§ **About this exercise**: If a line in the records below contains the word "oberen", return that line.
--- Data provided ---
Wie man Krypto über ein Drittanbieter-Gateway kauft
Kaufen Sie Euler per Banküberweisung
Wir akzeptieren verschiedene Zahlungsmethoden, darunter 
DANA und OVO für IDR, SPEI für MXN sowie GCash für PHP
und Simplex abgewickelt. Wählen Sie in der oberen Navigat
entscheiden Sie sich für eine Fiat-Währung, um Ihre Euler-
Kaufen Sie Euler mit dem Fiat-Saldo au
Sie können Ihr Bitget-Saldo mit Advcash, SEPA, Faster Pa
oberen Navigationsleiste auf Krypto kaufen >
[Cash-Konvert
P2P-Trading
---
--- Data provided ---
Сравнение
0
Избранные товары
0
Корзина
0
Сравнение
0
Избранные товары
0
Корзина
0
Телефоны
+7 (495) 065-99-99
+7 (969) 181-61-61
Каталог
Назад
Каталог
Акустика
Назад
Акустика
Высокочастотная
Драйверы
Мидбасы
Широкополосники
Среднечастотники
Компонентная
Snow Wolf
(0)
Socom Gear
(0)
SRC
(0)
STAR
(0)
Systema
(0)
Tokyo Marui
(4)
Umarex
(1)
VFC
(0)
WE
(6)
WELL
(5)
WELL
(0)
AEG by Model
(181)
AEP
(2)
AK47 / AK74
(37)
---
§ **Your solution**:
und Simplex abgewickelt. Wählen Sie in der oberen Navigat
oberen Navigationsleiste auf Krypto kaufen >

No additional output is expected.